Between 2013 and 2018, through malaria elimination projects supported by the Three Millennium Development Goal (3MDG) Fund and the Global Fund, CPI and partners conducted more than 400,000 malaria rapid diagnostic tests in southeastern Myanmar, identifying nearly 17,000 malaria cases. These efforts contributed to major gains in malaria elimination, with the number of cases detected as a percentage of the number of tests conducted falling tenfold in project areas during this period.
With malaria in retreat, the strategy began to change. In 2017, CPI and partners began focusing specifically on the most remote communities and seasonal migrant sites that were harder to reach and where malaria, and multidrug resistance, persisted. CPI supported partners to set up mobile teams that could regularly travel to these communities and carry out mass screening. Mass screening is a technique recommended as part of a wider suite of transmission-reduction tools by the World Health Organization (WHO) in situations where multidrug resistance has been confirmed (2).
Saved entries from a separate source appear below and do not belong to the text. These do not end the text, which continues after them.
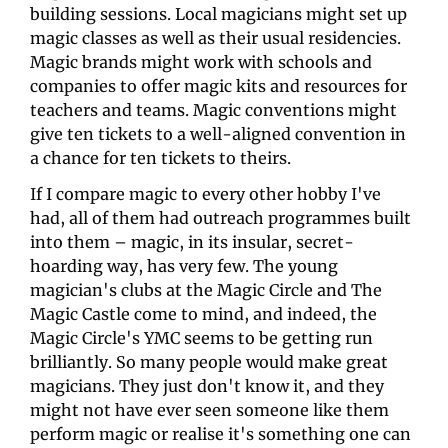
building sessions. Local magicians might set up 
magic classes as well as their usual residencies. 
Magic brands might work with schools and 
companies to offer magic kits and resources for 
teachers and teams. Magic conventions might 
give ten tickets to a well-aligned convention in 
a chance for ten tickets to theirs.
If I compare magic to every other hobby I've 
had, all of them had outreach programmes built 
into them – magic, in its insular, secret-
hoarding way, has very few. The young 
magician's clubs at the Magic Circle and The 
Magic Castle come to mind, and indeed, the 
Magic Circle's YMC seems to be getting run 
brilliantly. So many people would make great 
magicians. They just don't know it, and they 
might not have ever seen someone like them 
perform magic or realise it's something one can 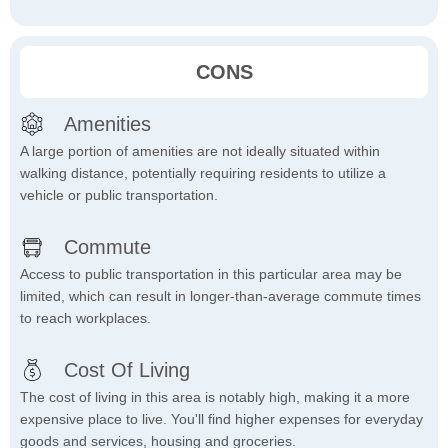
CONS
Amenities
A large portion of amenities are not ideally situated within
walking distance, potentially requiring residents to utilize a
vehicle or public transportation.
Commute
Access to public transportation in this particular area may be
limited, which can result in longer-than-average commute times
to reach workplaces.
Cost Of Living
The cost of living in this area is notably high, making it a more
expensive place to live. You'll find higher expenses for everyday
goods and services, housing and groceries.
During mass screening, large numbers of people in high malaria burden communities are regularly screened for malaria regardless of malaria signs and symptoms. Those who test positive are then referred immediately for treatment.
In 2017 and 2018, these mobile mass screening activities were carried out under CPI’s Community Leaders Eliminating Artemisinin Resistance (CLEAR) Project supported by 3MDG, which transitioned in 2019 to the Better Health Together Project supported by the Access to Health Fund in 2019. Since January 2019, under the Better Health Together Project, CPI has been supporting five ethnic and community-based organizations (the Back Pack Health Worker Team (BPHWT), the Burma Medical Association (BMA), the Karen Department of Health and Welfare (KDHW), the Mon National Health Committee (MNHC), and the Yoma Social and Development Association (YSDA)) to operate a network of mobile health teams who are helping to eliminate malaria.
These teams carry out regular mass screening for malaria in 10 prioritized townships in Kayin and Mon States as part of a basic essential package of health services. In 2019, they conducted mobile screening visits to 106 villages and tested 16,075 people. A total of 59 cases of malaria were identified and referred for treatment. In total, since the mobile mass screening approach was initiated in 2017, these teams have screened 62,000 people and identified 205 malaria cases. The mobile teams focus particularly on safeguarding children in these communities against malaria. Testing stations are typically set up in community schools in order to ensure comprehensive testing coverage of schoolchildren.
These mobile mass screening activities are continuing in 2020 with a recent visit by the joint visit by YSDA and CPI to the village of Kot Htay in Hpa-An Township, Kayin State. During this visit, the health workers screened 140 of the 519 villagers using rapid diagnostic tests and identified no positive cases. The team also conducted awareness sessions with villagers covering malaria, tuberculosis and nutrition.
Looking ahead, the Better Health Together Project will continue to focus on active case detection through mass screening with a focus on hard-to-reach communities and migrant worker sites during 2020. In partnership with ethnic and community-based health organizations, CPI will conduct malaria case investigations and case notifications in selected townships together with State and Township Health Departments. These activities will help to push towards the goal of a malaria-free Myanmar by 2030.
(1) World malaria report 2019. Geneva: World Health Organization; 2019. Licence: CC BY-NC-SA 3.0 IGO.
(2) Global plan for artemisinin resistance containment (GPARC). Geneva: World Health Organization; 2011.
Community Partners International's Better Health Together Project in Myanmar is supported by the Access to Health Fund.